— Viens, Miraut ! répéta Lisée en frappant son genou de la main, geste qui lui était familier pour appeler son compagnon de chasse.

Miraut ne pouvait plus douter.

Allongeant comme un fou, de toute sa longueur et jappotant, et pleurant, et riant, il arriva aux pieds de Lisée et s'y roula, lui lécha les souliers, les genoux, les mains, lui sauta au visage, lui peigna la barbe, lui parlant, ne sachant comment faire, comment se tordre et battre du fouet assez vite pour lui dire toute sa joie, tout son bonheur.

Et pour compléter cette joie, pour affirmer cette reprise, pour sceller cette réconciliation, voici que Philomen et Pépé et le gros apparurent encore, devisant joyeusement dans le sentier du clos.

Pépé avait mis leur ami dans le secret, lui avait annoncé la volonté de Lisée de garder le chien et d'en rembourser le prix au richard du Val qui ne reparaissait pas. Tout à l'heure, ils lui avaient écrit une lettre tapée où, entre autres choses plus ou moins dures, Lisée disait que Miraut était à bout, prêt à crever, qu'il serait lâche et criminel de laisser mourir une si bonne bête, que le chien et lui ne pouvaient se passer l'un de l'autre, que c'était folie de croire que Miraut pourrait s'habituer à un autre maître, que l'expérience des derniers jours le prouvait mieux que n'importe quoi et que, dans le courant de la semaine, lui, Lisée, irait reporter à M. Pitancet les trois cents francs que ce dernier lui avait remis comme prix de Miraut.

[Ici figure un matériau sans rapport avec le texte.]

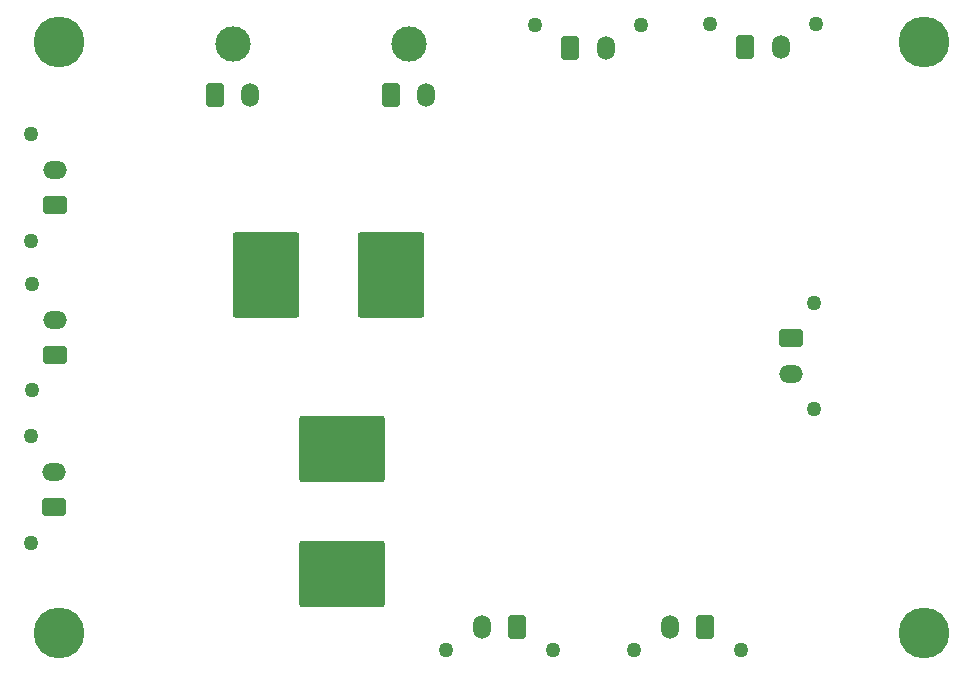
<source format=gbr>
%TF.GenerationSoftware,KiCad,Pcbnew,9.0.2*%
%TF.CreationDate,2025-06-10T12:21:51+08:00*%
%TF.ProjectId,BDU_TS,4244555f-5453-42e6-9b69-6361645f7063,rev?*%
%TF.SameCoordinates,Original*%
%TF.FileFunction,Soldermask,Top*%
%TF.FilePolarity,Negative*%
%FSLAX46Y46*%
G04 Gerber Fmt 4.6, Leading zero omitted, Abs format (unit mm)*
G04 Created by KiCad (PCBNEW 9.0.2) date 2025-06-10 12:21:51*
%MOMM*%
%LPD*%
G01*
G04 APERTURE LIST*
G04 Aperture macros list*
%AMRoundRect*
0 Rectangle with rounded corners*
0 $1 Rounding radius*
0 $2 $3 $4 $5 $6 $7 $8 $9 X,Y pos of 4 corners*
0 Add a 4 corners polygon primitive as box body*
4,1,4,$2,$3,$4,$5,$6,$7,$8,$9,$2,$3,0*
0 Add four circle primitives for the rounded corners*
1,1,$1+$1,$2,$3*
1,1,$1+$1,$4,$5*
1,1,$1+$1,$6,$7*
1,1,$1+$1,$8,$9*
0 Add four rect primitives between the rounded corners*
20,1,$1+$1,$2,$3,$4,$5,0*
20,1,$1+$1,$4,$5,$6,$7,0*
20,1,$1+$1,$6,$7,$8,$9,0*
20,1,$1+$1,$8,$9,$2,$3,0*%
G04 Aperture macros list end*
%ADD10C,1.270000*%
%ADD11RoundRect,0.250001X0.759999X-0.499999X0.759999X0.499999X-0.759999X0.499999X-0.759999X-0.499999X0*%
%ADD12O,2.020000X1.500000*%
%ADD13RoundRect,0.251116X2.561384X3.376384X-2.561384X3.376384X-2.561384X-3.376384X2.561384X-3.376384X0*%
%ADD14C,3.000000*%
%ADD15RoundRect,0.250001X-0.499999X-0.759999X0.499999X-0.759999X0.499999X0.759999X-0.499999X0.759999X0*%
%ADD16O,1.500000X2.020000*%
%ADD17C,4.300000*%
%ADD18RoundRect,0.251116X3.376384X-2.561384X3.376384X2.561384X-3.376384X2.561384X-3.376384X-2.561384X0*%
%ADD19RoundRect,0.250001X0.499999X0.759999X-0.499999X0.759999X-0.499999X-0.759999X0.499999X-0.759999X0*%
%ADD20RoundRect,0.250001X-0.759999X0.499999X-0.759999X-0.499999X0.759999X-0.499999X0.759999X0.499999X0*%
G04 APERTURE END LIST*
D10*
%TO.C,J13*%
X82600000Y-117400000D03*
X82600000Y-108400000D03*
D11*
X84560000Y-114400000D03*
D12*
X84560000Y-111400000D03*
%TD*%
D13*
%TO.C,F10*%
X113100000Y-94725000D03*
X102550000Y-94725000D03*
%TD*%
D14*
%TO.C,J5*%
X114600000Y-75180000D03*
D15*
X113100000Y-79500000D03*
D16*
X116100000Y-79500000D03*
%TD*%
D10*
%TO.C,R1*%
X82675000Y-104500000D03*
X82675000Y-95500000D03*
D11*
X84635000Y-101500000D03*
D12*
X84635000Y-98500000D03*
%TD*%
D10*
%TO.C,J9*%
X125300000Y-73540000D03*
X134300000Y-73540000D03*
D15*
X128300000Y-75500000D03*
D16*
X131300000Y-75500000D03*
%TD*%
D17*
%TO.C,H1*%
X85000000Y-75000000D03*
%TD*%
%TO.C,H4*%
X85000000Y-125000000D03*
%TD*%
D10*
%TO.C,J8*%
X82665000Y-91825000D03*
X82665000Y-82825000D03*
D11*
X84625000Y-88825000D03*
D12*
X84625000Y-85825000D03*
%TD*%
D17*
%TO.C,H2*%
X158250000Y-75000000D03*
%TD*%
D18*
%TO.C,F2*%
X109000000Y-120025000D03*
X109000000Y-109475000D03*
%TD*%
D10*
%TO.C,J7*%
X140100000Y-73440000D03*
X149100000Y-73440000D03*
D15*
X143100000Y-75400000D03*
D16*
X146100000Y-75400000D03*
%TD*%
D17*
%TO.C,H5*%
X158250000Y-125000000D03*
%TD*%
D10*
%TO.C,J10*%
X126800000Y-126460000D03*
X117800000Y-126460000D03*
D19*
X123800000Y-124500000D03*
D16*
X120800000Y-124500000D03*
%TD*%
D10*
%TO.C,J12*%
X148960000Y-97100000D03*
X148960000Y-106100000D03*
D20*
X147000000Y-100100000D03*
D12*
X147000000Y-103100000D03*
%TD*%
D10*
%TO.C,J6*%
X142700000Y-126475000D03*
X133700000Y-126475000D03*
D19*
X139700000Y-124515000D03*
D16*
X136700000Y-124515000D03*
%TD*%
D14*
%TO.C,J11*%
X99700000Y-75180000D03*
D15*
X98200000Y-79500000D03*
D16*
X101200000Y-79500000D03*
%TD*%
M02*

</source>
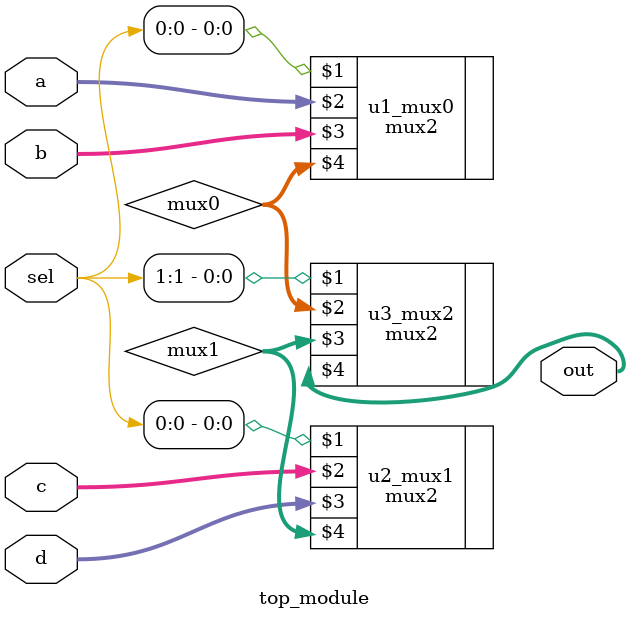
<source format=sv>
module top_module (
    input logic [1:0] sel,
    input logic [7:0] a,
    input logic [7:0] b,
    input logic [7:0] c,
    input logic [7:0] d,
    output logic [7:0] out  
    ); //

    var logic [7:0] mux0, mux1;
    mux2 u1_mux0 ( sel[0],    a,    b, mux0 );
    mux2 u2_mux1 ( sel[0],    c,    d, mux1 );
    mux2 u3_mux2 ( sel[1], mux0, mux1,  out );

endmodule

</source>
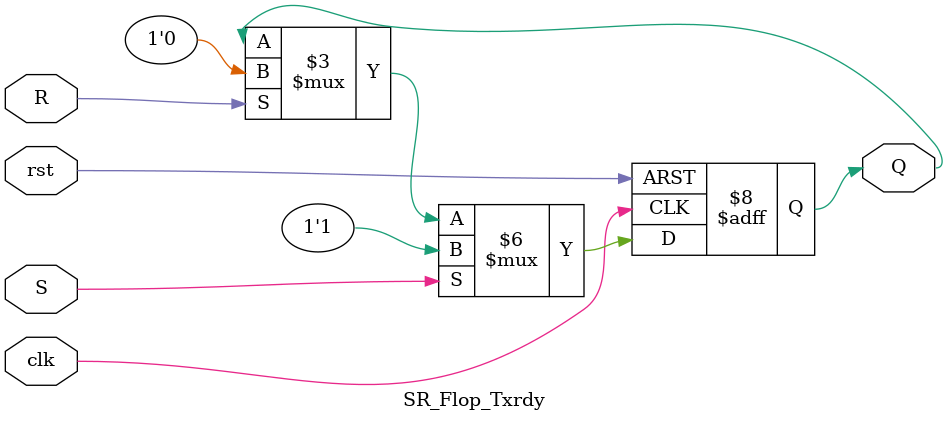
<source format=v>
`timescale 1ns / 1ps
module SR_Flop_Txrdy(clk, rst, S, R, Q);

     input     clk, rst;
     input     S, R;
     
     output    Q;
     
     reg       Q;
     
     always @(posedge clk, posedge rst)
          if(rst)
               Q <= 1'b1;
          else if(S)
               Q <= 1'b1;
          else if(R)
               Q <= 1'b0;
          else
               Q <= Q;

endmodule

</source>
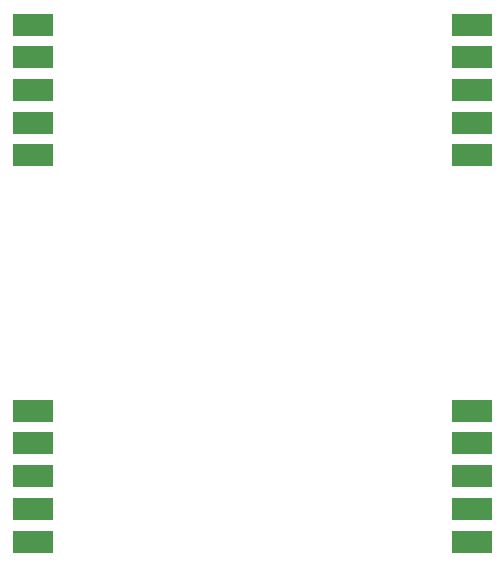
<source format=gbr>
G04 #@! TF.GenerationSoftware,KiCad,Pcbnew,(5.1.2-1)-1*
G04 #@! TF.CreationDate,2019-12-30T17:07:45+01:00*
G04 #@! TF.ProjectId,C64_autofire,4336345f-6175-4746-9f66-6972652e6b69,rev?*
G04 #@! TF.SameCoordinates,Original*
G04 #@! TF.FileFunction,Paste,Top*
G04 #@! TF.FilePolarity,Positive*
%FSLAX46Y46*%
G04 Gerber Fmt 4.6, Leading zero omitted, Abs format (unit mm)*
G04 Created by KiCad (PCBNEW (5.1.2-1)-1) date 2019-12-30 17:07:45*
%MOMM*%
%LPD*%
G04 APERTURE LIST*
%ADD10R,3.480000X1.846667*%
G04 APERTURE END LIST*
D10*
X49600000Y-43340000D03*
X49600000Y-40570000D03*
X49600000Y-37800000D03*
X49600000Y-35030000D03*
X49600000Y-32260000D03*
X49600000Y-64960000D03*
X49600000Y-67730000D03*
X49600000Y-70500000D03*
X49600000Y-73270000D03*
X49600000Y-76040000D03*
X86800000Y-32260000D03*
X86800000Y-35030000D03*
X86800000Y-37800000D03*
X86800000Y-40570000D03*
X86800000Y-43340000D03*
X86800000Y-76040000D03*
X86800000Y-73270000D03*
X86800000Y-70500000D03*
X86800000Y-67730000D03*
X86800000Y-64960000D03*
M02*

</source>
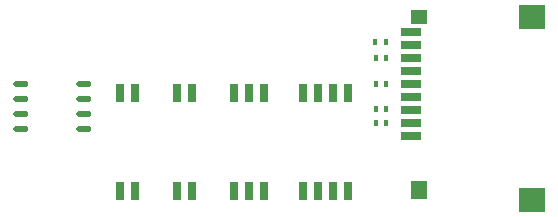
<source format=gbp>
G04*
G04 #@! TF.GenerationSoftware,Altium Limited,Altium Designer,20.0.13 (296)*
G04*
G04 Layer_Color=128*
%FSLAX25Y25*%
%MOIN*%
G70*
G01*
G75*
%ADD18R,0.01575X0.01968*%
%ADD69R,0.02559X0.05906*%
%ADD70R,0.07087X0.02756*%
%ADD71R,0.05512X0.04724*%
%ADD72R,0.08661X0.08000*%
%ADD73R,0.05512X0.06299*%
%ADD74O,0.05118X0.01968*%
D18*
X119272Y62000D02*
D03*
X115729Y62000D02*
D03*
X115827Y56500D02*
D03*
X119173D02*
D03*
X115827Y35000D02*
D03*
X119173D02*
D03*
X115827Y39500D02*
D03*
X119173D02*
D03*
X115827Y48000D02*
D03*
X119173D02*
D03*
D69*
X106500Y45048D02*
D03*
X101500D02*
D03*
X91500Y12371D02*
D03*
X96500D02*
D03*
X101500D02*
D03*
X106500D02*
D03*
X91500Y45048D02*
D03*
X96500D02*
D03*
X68500Y45000D02*
D03*
Y12323D02*
D03*
X73500D02*
D03*
X78500D02*
D03*
X73500Y45000D02*
D03*
X78500D02*
D03*
X54500Y12371D02*
D03*
X49500D02*
D03*
Y45048D02*
D03*
X54500D02*
D03*
X35500Y12371D02*
D03*
X30500D02*
D03*
Y45048D02*
D03*
X35500D02*
D03*
D70*
X127662Y52307D02*
D03*
Y65299D02*
D03*
Y60969D02*
D03*
Y56638D02*
D03*
Y47976D02*
D03*
Y43646D02*
D03*
Y39315D02*
D03*
Y34984D02*
D03*
Y30654D02*
D03*
D71*
X130130Y70417D02*
D03*
D72*
X167926D02*
D03*
Y9394D02*
D03*
D73*
X130130Y12543D02*
D03*
D74*
X18433Y48000D02*
D03*
Y43000D02*
D03*
Y38000D02*
D03*
Y33000D02*
D03*
X-2433Y48000D02*
D03*
Y43000D02*
D03*
Y38000D02*
D03*
Y33000D02*
D03*
M02*

</source>
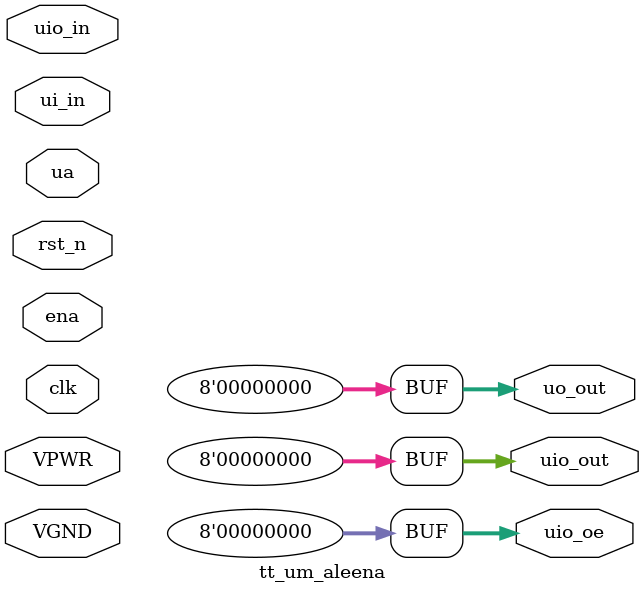
<source format=v>
module tt_um_aleena(	// file.cleaned.mlir:2:3
  input        VGND,	// file.cleaned.mlir:2:30
               VPWR,	// file.cleaned.mlir:2:45
  input  [7:0] ui_in,	// file.cleaned.mlir:2:60
               uio_in,	// file.cleaned.mlir:2:76
  inout  [7:0] ua,	// file.cleaned.mlir:2:96
  input        ena,	// file.cleaned.mlir:2:109
               clk,	// file.cleaned.mlir:2:123
               rst_n,	// file.cleaned.mlir:2:137
  output [7:0] uo_out,	// file.cleaned.mlir:2:154
               uio_out,	// file.cleaned.mlir:2:171
               uio_oe	// file.cleaned.mlir:2:189
);

  assign uo_out = 8'h0;	// file.cleaned.mlir:3:14, :4:5
  assign uio_out = 8'h0;	// file.cleaned.mlir:3:14, :4:5
  assign uio_oe = 8'h0;	// file.cleaned.mlir:3:14, :4:5
endmodule


</source>
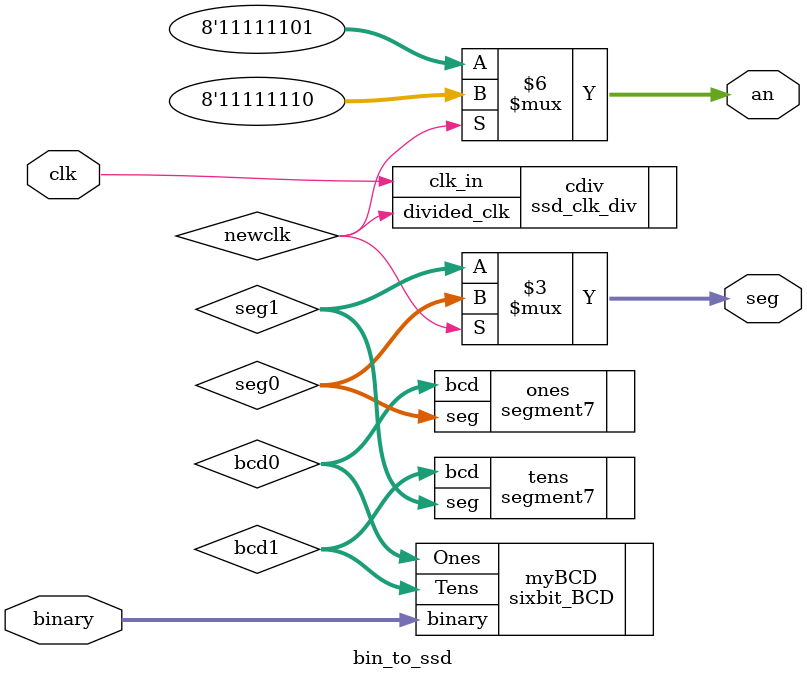
<source format=v>
`timescale 1ns / 1ps


module bin_to_ssd(
    input [5:0] binary,
    input clk,
    output reg [6:0] seg,
    output reg [7:0] an
    );
    
    wire [3:0] bcd1, bcd0;
    wire [6:0] seg1, seg0;
    wire newclk;
    
    ssd_clk_div cdiv(.clk_in(clk), .divided_clk(newclk));
    sixbit_BCD myBCD(.binary(binary), .Tens(bcd1), .Ones(bcd0));
    segment7 tens(.bcd(bcd1), .seg(seg1));
    segment7 ones(.bcd(bcd0), .seg(seg0));
    
    //assign newclk = clk;
    
    always @(newclk) begin
        if(newclk) begin
            an <= 8'b11111110;
            seg <= seg0;
        end else begin
            an <= 8'b11111101;
            seg <= seg1;
        end
     end
     
endmodule

</source>
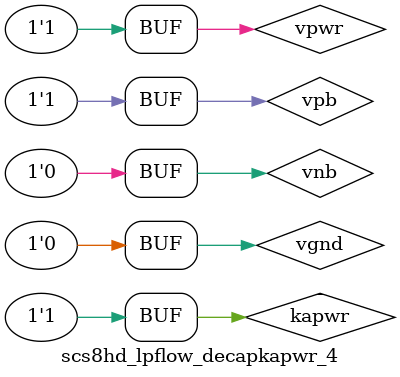
<source format=v>


`celldefine


`timescale 1ns / 1ps

module scs8hd_lpflow_decapkapwr_4  (


`ifdef SC_USE_PG_PIN
input vpwr,
input kapwr,
input vgnd
, input vpb
, input vnb
`endif

);

`ifdef functional
`else
`ifdef SC_USE_PG_PIN
`else
supply1 vpwr;
supply1 kapwr;
supply0 vgnd;
supply1 vpb;
supply0 vnb;
`endif
`endif


endmodule
`endcelldefine

</source>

Le chien naturellement les reconnut tous et leur fit fête à eux aussi, mais il revint de nouveau à son maître.

— Pauvre vieux ! il crève de faim ! Dire que j'ai pu le laisser jeûner si longtemps : viens manger, mon petit. Asseyez-vous un instant, vous autres, demanda-t-il à ses amis.

Et il prépara immédiatement au chien qui le suivait comme son ombre, ne le quittait pas d'une semelle, ne cessait de lui japper, de lui miauler des mots d'amitié, une bonne, plantureuse et réconfortante gamelle de soupe.

Miraut était tellement content que, malgré sa misère, il y toucha à peine d'abord, trempant le nez, avalant une goulée, puis regardant de nouveau son maître comme s'il eût craint encore qu'il ne l'abandonnât.

— N'aie pas peur, mon beau, n'aie pas peur ! rassurait Lisée. C'est fini maintenant, nous ne nous quitterons plus.